The Army’s Stop Loss program has been used since the Sept. 11, 2001 terrorist attacks to extend soldiers in critical jobs past the end of their enlistment contract to deploy.

“If you agree to extend from 180 days to 365 days [prior to the mobilization date] we’re going to offer you $500 a month for each month that you’re in a Title 10 [active duty] status,” Watson said. For those who extend between 179 days and 90 days before the mobilization date, that rate drops to $350 for each month on active duty.

Soldiers who elect to take advantage of this program would have their enlistment contracts extended for the length of the deployment plus 90 days, Watson said. However, to qualify for the incentive pay, soldiers must make it through the Soldiers Readiness Processing at the mobilization station.

Soldiers who have an enlistment contract that expires during the deployment and choose not to extend it still may have to deploy.

“We would take a soldier who could serve a minimum of six months boots-on-ground, plus still keep or maintain 90 days of reintegration,” Watson said. “So a Guard soldier would go to mobilization station for two to three months, they would go to the deployment theater and they would do a minimum of six months boots-on-ground. Then they could come back, up to three months early. “

To put it another way, Watson said, “anybody with a [contract expiration date] of mobilization day plus one year, we’re taking to theater.” But soldiers may rotate out of theater up to three months early, if need be, to have them take part in the 30-, 60- and 90-day reintegration programs prior to the end of their term of service.

“We said as a reserve component we still need to maintain that 30-, 60-, 90-day reintegration period,” Watson said.

For unit commanders, the new policy provides a way to establish early-on their units’ manpower needs for the deployment, Watson noted.

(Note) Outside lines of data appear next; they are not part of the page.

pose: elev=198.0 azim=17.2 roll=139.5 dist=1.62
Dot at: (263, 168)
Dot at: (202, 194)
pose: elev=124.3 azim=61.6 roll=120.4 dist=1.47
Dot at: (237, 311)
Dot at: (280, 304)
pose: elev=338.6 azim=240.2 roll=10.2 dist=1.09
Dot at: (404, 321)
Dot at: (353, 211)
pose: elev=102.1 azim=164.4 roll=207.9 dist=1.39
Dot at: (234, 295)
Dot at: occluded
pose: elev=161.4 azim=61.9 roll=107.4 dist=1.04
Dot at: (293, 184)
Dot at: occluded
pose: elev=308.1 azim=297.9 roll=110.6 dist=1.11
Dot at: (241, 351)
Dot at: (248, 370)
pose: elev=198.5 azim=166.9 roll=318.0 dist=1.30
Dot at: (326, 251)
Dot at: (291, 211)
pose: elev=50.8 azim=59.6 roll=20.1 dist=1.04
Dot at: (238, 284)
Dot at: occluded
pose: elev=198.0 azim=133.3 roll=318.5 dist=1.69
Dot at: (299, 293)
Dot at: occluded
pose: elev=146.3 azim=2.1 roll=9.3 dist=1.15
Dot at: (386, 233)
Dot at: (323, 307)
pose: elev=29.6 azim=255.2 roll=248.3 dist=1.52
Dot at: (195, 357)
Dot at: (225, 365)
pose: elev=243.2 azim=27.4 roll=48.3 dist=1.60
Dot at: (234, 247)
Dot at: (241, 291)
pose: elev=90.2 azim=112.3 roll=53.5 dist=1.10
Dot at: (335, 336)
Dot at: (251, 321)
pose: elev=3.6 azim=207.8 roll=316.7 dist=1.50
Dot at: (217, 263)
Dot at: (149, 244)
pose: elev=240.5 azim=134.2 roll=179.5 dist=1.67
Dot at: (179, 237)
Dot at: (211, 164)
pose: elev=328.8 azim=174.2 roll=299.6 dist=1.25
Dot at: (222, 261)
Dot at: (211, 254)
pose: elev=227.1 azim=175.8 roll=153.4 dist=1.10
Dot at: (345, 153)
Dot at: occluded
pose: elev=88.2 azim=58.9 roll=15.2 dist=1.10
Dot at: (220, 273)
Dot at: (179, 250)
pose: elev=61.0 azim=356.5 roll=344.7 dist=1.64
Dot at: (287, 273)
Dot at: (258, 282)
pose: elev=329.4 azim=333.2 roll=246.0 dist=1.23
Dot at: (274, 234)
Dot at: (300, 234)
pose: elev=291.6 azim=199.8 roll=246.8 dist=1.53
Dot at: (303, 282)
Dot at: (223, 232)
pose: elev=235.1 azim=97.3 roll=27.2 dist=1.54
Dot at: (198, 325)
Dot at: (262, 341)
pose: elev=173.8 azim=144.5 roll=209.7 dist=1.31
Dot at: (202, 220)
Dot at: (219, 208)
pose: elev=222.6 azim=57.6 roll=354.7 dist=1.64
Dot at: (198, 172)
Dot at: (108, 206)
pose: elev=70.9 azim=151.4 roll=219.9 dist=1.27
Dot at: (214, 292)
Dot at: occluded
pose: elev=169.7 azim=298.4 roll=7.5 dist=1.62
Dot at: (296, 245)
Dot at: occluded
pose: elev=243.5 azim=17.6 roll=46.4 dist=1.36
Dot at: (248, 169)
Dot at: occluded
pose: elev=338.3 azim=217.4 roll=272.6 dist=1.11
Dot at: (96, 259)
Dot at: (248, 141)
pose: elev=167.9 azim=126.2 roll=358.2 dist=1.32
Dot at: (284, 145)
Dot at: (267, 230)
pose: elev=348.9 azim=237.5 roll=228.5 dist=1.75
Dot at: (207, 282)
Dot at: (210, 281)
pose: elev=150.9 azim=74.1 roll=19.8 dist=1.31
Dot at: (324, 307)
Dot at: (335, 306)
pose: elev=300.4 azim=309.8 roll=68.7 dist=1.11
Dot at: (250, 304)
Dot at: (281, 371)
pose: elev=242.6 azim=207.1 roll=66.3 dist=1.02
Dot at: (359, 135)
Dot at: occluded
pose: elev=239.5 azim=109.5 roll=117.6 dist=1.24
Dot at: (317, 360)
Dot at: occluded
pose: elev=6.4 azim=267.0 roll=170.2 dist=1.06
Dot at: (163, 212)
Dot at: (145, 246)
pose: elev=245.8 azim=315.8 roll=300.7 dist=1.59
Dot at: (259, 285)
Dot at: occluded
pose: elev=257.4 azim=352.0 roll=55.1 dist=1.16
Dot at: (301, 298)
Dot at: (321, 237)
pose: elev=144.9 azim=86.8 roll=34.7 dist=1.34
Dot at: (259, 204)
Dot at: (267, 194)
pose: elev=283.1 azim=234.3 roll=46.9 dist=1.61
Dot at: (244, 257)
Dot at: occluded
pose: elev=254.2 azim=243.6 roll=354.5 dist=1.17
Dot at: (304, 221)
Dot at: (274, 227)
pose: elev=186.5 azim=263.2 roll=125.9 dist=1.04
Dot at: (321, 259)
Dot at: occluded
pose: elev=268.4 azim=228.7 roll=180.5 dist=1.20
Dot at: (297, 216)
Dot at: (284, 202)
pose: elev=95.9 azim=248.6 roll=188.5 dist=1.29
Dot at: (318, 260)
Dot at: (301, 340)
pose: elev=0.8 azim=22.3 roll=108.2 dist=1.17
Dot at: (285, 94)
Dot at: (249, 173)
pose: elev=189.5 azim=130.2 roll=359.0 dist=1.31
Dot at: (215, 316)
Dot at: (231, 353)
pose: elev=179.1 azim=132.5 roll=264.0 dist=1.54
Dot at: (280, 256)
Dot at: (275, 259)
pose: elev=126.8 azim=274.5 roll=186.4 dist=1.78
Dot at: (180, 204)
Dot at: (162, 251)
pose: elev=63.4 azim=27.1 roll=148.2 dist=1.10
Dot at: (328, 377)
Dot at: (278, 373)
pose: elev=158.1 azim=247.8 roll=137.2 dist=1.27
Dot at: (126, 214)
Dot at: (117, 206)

“The Guard program provides stabilization for units in the deployment window,” she said. “Our goal is to stabilize the organization and lock in the formations for the commander as far out as we can, up to 365 days prior to the mobilization date.”

For soldiers who extend their contracts past the mobilization plus the 90-day reintegration window, standard retention bonuses would apply.

Stop Loss affects just 1 percent of the Guard, and only for limited time periods, Guard officials said. The Army still retains the authority for future use of Stop Loss under extraordinary circumstances.

State personnel offices have more information.